What? Another major New York City employment law change? The “Temporary Schedule Change” law–effective July 18–is a big one, folks, and every NYC business owner should know what it’s about!
The law requires employees to request two alternate work situations (“temporary schedule changes”) per calendar year for certain qualifying “personal events.” These situations can include temporary changes in hours & work location and also short-term unpaid leave and time off with pay. The law covers one business day of temporary schedule change per request. If an employee uses two business days for one request, then that is the equivalent of the employer fulfilling both requests for the year.
As a reminder, the New York City Earned Safe and Sick Time Act (ESSTA), effective as of this May, outlined an expanded list of life events qualifying employees for time off. It’s a lot more than simply a major illness of the employee–and has been extended to events a person in the employee’s care may also be experiencing.
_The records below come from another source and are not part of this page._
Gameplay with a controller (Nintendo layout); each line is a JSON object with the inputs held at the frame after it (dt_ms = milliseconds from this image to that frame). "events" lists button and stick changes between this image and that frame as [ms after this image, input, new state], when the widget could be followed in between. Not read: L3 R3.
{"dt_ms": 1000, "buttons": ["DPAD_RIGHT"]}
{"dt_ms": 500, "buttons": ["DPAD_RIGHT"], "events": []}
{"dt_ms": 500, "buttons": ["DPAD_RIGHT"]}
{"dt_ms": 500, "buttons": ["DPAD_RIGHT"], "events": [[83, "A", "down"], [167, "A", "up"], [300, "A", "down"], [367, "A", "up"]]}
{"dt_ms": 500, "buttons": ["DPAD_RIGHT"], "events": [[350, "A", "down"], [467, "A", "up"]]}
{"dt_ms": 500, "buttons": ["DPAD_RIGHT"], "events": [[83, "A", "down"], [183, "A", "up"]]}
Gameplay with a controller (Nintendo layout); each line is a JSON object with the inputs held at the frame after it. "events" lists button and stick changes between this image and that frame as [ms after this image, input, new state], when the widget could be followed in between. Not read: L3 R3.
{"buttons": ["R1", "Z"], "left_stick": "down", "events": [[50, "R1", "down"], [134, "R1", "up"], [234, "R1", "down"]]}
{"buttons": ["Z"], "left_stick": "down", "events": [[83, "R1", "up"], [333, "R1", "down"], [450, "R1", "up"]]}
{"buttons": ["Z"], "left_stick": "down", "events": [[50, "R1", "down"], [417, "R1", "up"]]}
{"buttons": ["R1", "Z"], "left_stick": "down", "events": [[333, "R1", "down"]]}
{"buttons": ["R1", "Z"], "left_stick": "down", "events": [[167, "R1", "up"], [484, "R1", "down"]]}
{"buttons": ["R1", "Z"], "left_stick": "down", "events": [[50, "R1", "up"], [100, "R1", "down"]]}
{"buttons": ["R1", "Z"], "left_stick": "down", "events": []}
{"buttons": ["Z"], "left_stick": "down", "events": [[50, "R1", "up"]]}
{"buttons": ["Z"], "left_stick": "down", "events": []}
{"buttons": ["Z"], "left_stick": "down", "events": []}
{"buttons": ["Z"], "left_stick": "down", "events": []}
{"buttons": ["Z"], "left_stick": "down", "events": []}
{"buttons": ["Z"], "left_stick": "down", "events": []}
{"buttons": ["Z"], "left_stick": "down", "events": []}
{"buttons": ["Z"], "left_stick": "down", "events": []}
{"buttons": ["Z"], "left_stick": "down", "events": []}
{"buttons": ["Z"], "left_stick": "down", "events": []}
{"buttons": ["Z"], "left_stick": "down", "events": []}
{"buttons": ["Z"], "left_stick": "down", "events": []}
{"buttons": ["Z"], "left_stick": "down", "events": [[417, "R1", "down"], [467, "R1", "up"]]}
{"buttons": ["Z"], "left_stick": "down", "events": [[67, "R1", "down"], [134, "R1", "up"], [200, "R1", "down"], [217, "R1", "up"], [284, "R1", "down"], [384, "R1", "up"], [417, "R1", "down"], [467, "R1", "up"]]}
In addition to addressing physical or mental illnesses, an employee can qualify for a temporary schedule change if they or their family member has been the victim of domestic or sexual abuse, stalking or human trafficking.
Now, what obligations do you as an employer have per this new law? You have to respond to an employee’s written request for a temporary schedule change within 14 days, and indicate whether you’ve accepted the request, will accept a modified version of it (say, unpaid vs. paid leave), or have denied it.
If you reject the request, you need to be able to back this decision up with specific examples from the laws. If your employee has used already both of their allotted requests earlier in the year, you can, of course, turn this new request down.
The biggest takeaway here you should be aware of is this: an employee under the Temporary Schedule Change law does NOT need to exhaust his paid sick time earned from ESSTA. And granting an employee sick time hours for Temporary Schedule Change does NOT count towards an employer’s responsibility to grant hours through ESSTA. So it’s very important to keep those two things straight:
- Under ESSTA, employees accrue sick leave one hour for every 30 hours worked, with a maximum of 40 hours per calendar year.
- Under Temporary Schedule Change, all employees (outside the motion picture industry) who have worked for an employer for 120 days and have completed 80 hours of work in NYC qualify for two business days a year of requested work leave/change. This is INDEPENDENT of hours gained through ESSTA.
The employer penalty for failure to comply with this new law is $500 per violation. Obviously, as more and more of these new laws get added to the books, it can get pretty confusing. There are excellent highly-detailed looks at Temporary Schedule Change at the employment law blogs Littler, Ogletree Deakins, and Mintz Levin. Beyond this, we highly recommend you consult the New York Department of Labor and/or a lawyer to make sure you are in compliance.